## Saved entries
>>

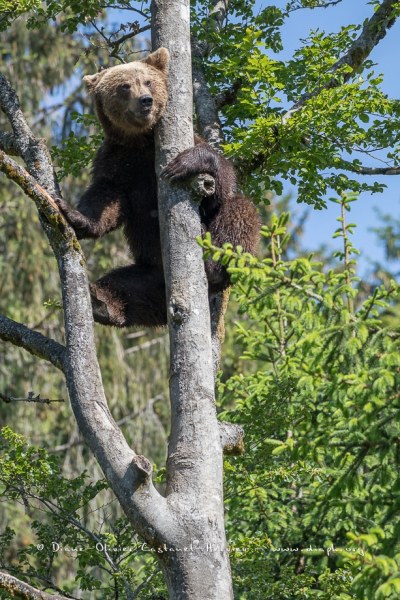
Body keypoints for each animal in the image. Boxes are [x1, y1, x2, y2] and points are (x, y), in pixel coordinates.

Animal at [57, 47, 260, 328]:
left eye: (148, 81)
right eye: (124, 86)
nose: (146, 101)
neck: (140, 142)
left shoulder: (181, 144)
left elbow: (223, 183)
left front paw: (187, 163)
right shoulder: (116, 162)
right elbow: (107, 198)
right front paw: (76, 215)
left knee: (240, 212)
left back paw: (214, 263)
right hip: (151, 274)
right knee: (126, 285)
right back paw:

<<

## Action item
Would you transcribe all of the data exactly, apart from its pictures?

## Solution for this exercise
Body keypoints for each animal in the image. Boxes are [x1, y1, x2, y2] and points are (x, y), in pixel coordinates.

Animal at [57, 47, 260, 328]:
left eye: (148, 81)
right eye: (124, 86)
nose: (146, 101)
neck: (140, 142)
left shoulder: (181, 144)
left elbow: (223, 183)
left front paw: (187, 163)
right shoulder: (116, 162)
right elbow: (107, 198)
right front paw: (76, 215)
left knee: (240, 212)
left back paw: (214, 263)
right hip: (151, 274)
right knee: (126, 285)
right back paw:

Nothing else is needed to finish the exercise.